Intakes for each cohort were trichotomized into three categories (“low”, “moderate”, “high”) for both fruit and vegetables. Cut-offs for each cohort were selected to achieve as close as possible to equal numbers of participants in each category, taking into consideration the distribution of intakes (for example in the MADT cohort, 1210 of the 2298 participants reported consuming one serve of fruit/day therefore the 3 categories used were < 1 serve/day; 1 serve/day and > 1 serve/day) (Supplementary Table S3). Intakes were used as categorical variables as the majority of studies used brief dietary tools, which are more applicable to categorising consumption rather than determining absolute intakes18.

Depressive symptoms

Depressive symptoms were assessed at baseline and follow-up using validated depression assessment measures. In MTSADA and SATSA the 20-item Center for Epidemiologic Studies Depression Scale (CES-D)19 was used. The CES-D has been validated for use in older adults20. Participants were asked how frequently they had experienced 20 different feelings over the past week. Responses ranged from “rarely or never” to “most of the time or all of the time”, with the responses then coded from 0 to 3 resulting in a total possible score ranging from 0 to 60. OATS used the 15-item Geriatric Depression Scale (GDS-15)21. The version used included Question 9 as described by Brink22. The GDS-15 has shown to be a reliable and valid measure of depressive symptoms in older adults21,23. A summary score of 0–15 was calculated based on completed answers. MADT used a subset of 17-items from the depression scale of the Cambridge Mental Disorders of the Elderly Examination (CAMDEX) schedule24,25. A summary score from 17 to 49 was calculated based on provided answers. To create a common depression measure, CES-D and GDS scores were converted to CAMDEX scores using existing crosswalk tables. Crosswalks were developed based on a separate sample in which CAMDEX, GDS and CES-D were administered. Item response theory was used to create a conversion of results between depression measures with CAMDEX used as the reference measure26. Possible scores range from 17 to 49 with higher scores indicating a higher level of depressive symptoms. Depressive symptoms were used as a continuous rather than categorical variable to increase the statistical power of our study, and as there was no harmonised cut-off for depression across the measures used.

Confounders

Baseline data on age, sex, education, living alone status, BMI, physical health, and cognitive ability were collected. Educational attainment was categorised using the International Standard Classification of Education (ISCED)27. Living alone status (yes/no) was based on self-report of being the only person living in the household.

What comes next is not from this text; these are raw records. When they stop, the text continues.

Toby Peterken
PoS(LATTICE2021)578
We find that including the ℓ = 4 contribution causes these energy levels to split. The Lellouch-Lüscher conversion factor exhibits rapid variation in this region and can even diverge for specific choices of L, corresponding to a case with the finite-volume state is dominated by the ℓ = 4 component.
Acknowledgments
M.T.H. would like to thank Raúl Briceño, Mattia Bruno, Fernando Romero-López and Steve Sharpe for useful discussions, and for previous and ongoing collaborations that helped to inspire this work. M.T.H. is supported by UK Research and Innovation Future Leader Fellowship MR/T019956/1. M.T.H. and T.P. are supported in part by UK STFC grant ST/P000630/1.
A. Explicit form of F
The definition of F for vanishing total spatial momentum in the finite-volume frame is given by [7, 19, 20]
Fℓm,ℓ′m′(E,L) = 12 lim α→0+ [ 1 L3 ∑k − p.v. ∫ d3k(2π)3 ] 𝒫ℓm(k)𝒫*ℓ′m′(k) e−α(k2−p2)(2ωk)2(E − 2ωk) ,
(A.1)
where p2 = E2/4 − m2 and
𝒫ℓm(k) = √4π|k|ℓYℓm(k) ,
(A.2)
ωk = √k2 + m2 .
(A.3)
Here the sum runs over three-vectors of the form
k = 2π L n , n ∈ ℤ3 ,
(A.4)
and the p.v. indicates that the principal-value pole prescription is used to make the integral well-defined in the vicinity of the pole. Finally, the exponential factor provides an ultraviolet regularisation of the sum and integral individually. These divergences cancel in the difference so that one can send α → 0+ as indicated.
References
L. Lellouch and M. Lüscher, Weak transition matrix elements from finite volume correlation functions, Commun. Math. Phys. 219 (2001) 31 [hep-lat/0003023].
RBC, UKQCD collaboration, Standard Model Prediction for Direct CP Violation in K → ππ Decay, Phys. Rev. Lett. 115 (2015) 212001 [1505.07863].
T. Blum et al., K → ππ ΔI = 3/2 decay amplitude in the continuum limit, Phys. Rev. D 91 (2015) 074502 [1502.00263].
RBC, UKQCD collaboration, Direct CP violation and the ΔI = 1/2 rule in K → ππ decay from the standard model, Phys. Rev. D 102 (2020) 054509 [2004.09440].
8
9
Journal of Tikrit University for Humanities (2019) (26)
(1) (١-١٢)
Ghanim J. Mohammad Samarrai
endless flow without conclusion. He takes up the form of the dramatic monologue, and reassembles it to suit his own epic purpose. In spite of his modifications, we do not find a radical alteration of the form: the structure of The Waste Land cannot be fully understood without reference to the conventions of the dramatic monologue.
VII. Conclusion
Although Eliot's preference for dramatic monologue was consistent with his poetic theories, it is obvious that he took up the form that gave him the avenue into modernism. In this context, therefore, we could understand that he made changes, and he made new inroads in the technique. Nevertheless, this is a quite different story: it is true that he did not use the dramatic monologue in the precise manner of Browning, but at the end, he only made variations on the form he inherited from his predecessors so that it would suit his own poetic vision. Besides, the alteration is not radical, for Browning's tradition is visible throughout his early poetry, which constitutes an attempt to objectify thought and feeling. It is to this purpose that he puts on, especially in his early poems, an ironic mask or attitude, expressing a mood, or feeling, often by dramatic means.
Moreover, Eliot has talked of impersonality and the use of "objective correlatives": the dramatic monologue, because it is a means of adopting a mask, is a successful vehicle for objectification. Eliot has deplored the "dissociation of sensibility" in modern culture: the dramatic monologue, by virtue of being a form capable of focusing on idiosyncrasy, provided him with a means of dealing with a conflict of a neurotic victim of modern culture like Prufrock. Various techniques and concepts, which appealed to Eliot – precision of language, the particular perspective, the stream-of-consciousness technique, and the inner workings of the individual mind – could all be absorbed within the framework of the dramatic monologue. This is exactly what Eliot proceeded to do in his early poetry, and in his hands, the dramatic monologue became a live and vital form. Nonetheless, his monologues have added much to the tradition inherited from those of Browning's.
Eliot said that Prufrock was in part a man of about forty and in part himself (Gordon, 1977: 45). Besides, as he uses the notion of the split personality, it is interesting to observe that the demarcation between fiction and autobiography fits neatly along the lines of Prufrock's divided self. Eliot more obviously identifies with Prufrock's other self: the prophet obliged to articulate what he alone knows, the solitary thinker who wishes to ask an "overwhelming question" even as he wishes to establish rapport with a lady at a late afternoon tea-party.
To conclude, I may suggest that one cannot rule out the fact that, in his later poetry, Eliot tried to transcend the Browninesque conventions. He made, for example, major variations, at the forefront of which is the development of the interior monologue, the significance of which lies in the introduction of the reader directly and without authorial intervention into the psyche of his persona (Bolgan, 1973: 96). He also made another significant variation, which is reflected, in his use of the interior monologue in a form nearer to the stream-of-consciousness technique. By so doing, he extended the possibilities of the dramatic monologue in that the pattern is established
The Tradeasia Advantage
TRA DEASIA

BMI was calculated as weight in kilograms divided by height in metres squared. Weight and height were either collected by self-report or measurement. Where BMI data were not available at baseline, data at the next follow-up were imputed to baseline. Physical health was assessed using a modified version of the Cumulative Illness Rating Scale (CIRS)28,29. Participants self-reported their illnesses and medical conditions across 13 domains (e.g. cardiac, hypertension, vascular), and a score was assigned based on the presence or absence of health conditions in each ___domain. An overall physical health summary score ranging from 0 to 13 was calculated. Cognitive health was assessed using the Mini-Mental State Examination (MMSE)30for MTSADA, OATS and SATSA. In MADT, cognitive health was assessed using a composite score derived from six basic tests (fluency, digits forward, digits backwards, immediate recall, delayed recall and speed) as previously described31. Both MMSE scores and cognitive composite scores were converted to z-scores for comparability, and the result used as a continuous variable.

Statistical analysis

Participant baseline characteristics were presented as mean and standard deviation (SD) for normally distributed continuous variables, median and interquartile range (IQR) for non-normally distributed variables, and number and percentage for categorical variables. Continuous variables were assessed for normality using skewness and kurtosis statistics together with visual inspection of histograms. Depressive symptom data were found to be positively skewed and therefore log10 transformed.

A comparison of included versus excluded participants was performed using t-tests for normally distributed continuous variables, Mann Whitney U tests for non-normally distributed continuous variables, and chi-square tests for categorical variables.

Covariate data were assessed for missingness by cohort to determine the pattern and percentage of missing data. Data were missing for education, living alone status, BMI, physical health, and cognitive ability. Covariate data were assessed to be missing at random with cognitive ability having the highest rate of missingness at 4%. Missing covariate data were imputed by cohort using multiple imputation (20 imputations). All confounders, as well as the co-twin’s confounder data, were used as predictors in the imputation model. Imputation was performed using the mice package version 3.15.0 in R32.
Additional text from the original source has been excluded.